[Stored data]
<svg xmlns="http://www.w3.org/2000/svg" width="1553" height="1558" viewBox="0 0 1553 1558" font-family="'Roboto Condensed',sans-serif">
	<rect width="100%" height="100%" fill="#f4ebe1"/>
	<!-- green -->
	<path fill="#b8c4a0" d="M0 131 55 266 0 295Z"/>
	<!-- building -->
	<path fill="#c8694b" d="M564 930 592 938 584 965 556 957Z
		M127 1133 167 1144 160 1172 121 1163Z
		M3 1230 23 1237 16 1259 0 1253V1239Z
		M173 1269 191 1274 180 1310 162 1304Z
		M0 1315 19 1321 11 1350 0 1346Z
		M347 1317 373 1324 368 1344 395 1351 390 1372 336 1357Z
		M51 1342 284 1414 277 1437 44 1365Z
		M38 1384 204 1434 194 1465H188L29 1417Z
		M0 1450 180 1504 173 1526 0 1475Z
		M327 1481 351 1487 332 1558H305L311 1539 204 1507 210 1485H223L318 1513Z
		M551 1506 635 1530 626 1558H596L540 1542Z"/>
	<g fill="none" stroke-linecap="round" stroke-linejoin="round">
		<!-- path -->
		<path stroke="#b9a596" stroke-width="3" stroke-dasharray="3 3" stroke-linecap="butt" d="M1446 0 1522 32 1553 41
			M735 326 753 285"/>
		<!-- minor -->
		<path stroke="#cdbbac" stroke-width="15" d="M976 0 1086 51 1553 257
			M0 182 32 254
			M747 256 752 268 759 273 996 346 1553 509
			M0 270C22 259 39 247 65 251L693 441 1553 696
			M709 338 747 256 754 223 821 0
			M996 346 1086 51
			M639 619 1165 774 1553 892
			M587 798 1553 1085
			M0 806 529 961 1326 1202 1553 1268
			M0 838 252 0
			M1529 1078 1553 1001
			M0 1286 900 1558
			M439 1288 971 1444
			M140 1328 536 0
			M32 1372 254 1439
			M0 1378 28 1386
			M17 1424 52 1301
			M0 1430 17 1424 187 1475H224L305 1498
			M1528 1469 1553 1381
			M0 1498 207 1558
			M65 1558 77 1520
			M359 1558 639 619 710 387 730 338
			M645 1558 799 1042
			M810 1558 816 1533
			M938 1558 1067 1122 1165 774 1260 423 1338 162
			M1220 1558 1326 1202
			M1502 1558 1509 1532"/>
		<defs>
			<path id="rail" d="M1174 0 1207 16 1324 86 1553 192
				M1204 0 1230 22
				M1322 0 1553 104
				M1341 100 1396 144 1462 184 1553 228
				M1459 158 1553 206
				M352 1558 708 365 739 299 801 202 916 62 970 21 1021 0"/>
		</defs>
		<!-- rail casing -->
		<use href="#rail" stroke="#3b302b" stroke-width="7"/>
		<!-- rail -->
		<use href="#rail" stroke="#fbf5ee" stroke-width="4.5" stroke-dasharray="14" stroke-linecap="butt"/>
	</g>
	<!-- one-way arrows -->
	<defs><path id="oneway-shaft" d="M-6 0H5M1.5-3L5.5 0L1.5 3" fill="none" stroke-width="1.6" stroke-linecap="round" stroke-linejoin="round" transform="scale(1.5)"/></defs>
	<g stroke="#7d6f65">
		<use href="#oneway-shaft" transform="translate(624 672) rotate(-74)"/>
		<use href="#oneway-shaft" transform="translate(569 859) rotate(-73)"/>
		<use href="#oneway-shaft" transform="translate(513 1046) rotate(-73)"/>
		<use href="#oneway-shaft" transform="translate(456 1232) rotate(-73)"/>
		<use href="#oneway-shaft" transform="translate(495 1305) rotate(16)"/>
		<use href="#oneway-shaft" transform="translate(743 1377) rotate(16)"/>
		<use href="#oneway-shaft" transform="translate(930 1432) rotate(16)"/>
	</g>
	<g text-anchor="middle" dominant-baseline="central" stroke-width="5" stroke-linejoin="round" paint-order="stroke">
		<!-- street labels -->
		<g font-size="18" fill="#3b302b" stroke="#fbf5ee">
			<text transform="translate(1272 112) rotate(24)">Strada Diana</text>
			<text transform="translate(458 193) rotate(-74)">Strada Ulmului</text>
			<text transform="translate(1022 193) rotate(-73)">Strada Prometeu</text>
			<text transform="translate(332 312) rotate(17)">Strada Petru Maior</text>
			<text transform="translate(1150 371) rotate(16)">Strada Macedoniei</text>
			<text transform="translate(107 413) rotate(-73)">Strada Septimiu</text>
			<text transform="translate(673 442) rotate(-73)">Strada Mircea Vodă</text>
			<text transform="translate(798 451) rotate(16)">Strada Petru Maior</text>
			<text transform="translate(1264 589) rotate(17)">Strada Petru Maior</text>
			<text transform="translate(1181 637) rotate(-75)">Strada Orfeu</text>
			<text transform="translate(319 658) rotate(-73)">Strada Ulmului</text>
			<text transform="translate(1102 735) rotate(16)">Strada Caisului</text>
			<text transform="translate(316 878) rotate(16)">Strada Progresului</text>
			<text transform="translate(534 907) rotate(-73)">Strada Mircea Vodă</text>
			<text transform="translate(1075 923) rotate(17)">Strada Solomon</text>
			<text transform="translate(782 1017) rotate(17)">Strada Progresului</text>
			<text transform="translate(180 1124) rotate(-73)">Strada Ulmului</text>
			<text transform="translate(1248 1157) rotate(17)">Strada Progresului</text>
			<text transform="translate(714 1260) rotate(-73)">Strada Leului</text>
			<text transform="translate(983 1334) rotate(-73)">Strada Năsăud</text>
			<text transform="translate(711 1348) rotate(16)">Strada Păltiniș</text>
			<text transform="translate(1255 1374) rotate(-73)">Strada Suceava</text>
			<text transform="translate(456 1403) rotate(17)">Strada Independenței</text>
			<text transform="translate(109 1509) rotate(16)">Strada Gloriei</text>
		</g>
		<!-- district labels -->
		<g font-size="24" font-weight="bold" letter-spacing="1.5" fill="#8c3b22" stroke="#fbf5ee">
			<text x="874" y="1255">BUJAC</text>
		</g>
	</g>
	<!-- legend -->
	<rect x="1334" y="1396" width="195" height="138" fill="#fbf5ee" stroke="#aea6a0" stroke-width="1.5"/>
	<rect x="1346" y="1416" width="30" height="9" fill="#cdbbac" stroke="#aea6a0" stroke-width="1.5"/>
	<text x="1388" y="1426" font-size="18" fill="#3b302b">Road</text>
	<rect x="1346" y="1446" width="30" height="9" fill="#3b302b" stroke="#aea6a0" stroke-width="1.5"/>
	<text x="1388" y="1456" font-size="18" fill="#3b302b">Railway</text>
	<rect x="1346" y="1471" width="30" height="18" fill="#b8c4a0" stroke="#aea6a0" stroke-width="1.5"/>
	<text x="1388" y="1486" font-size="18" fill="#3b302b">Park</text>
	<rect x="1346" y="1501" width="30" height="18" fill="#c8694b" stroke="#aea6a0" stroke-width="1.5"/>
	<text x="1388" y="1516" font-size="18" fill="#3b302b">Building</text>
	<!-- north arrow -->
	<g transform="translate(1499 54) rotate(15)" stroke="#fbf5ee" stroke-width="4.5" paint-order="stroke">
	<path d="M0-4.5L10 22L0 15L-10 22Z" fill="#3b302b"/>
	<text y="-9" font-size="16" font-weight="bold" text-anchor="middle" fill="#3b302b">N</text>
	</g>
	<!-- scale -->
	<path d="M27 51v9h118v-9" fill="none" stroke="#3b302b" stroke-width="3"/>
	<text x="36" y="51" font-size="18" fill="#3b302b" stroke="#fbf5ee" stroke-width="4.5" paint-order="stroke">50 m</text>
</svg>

### INSTRUCTIONS TO FOLLOW
From the data above, pick out each line containing "anchor" and copy it.

### WRITTEN ANSWER
	<g text-anchor="middle" dominant-baseline="central" stroke-width="5" stroke-linejoin="round" paint-order="stroke">
	<text y="-9" font-size="16" font-weight="bold" text-anchor="middle" fill="#3b302b">N</text>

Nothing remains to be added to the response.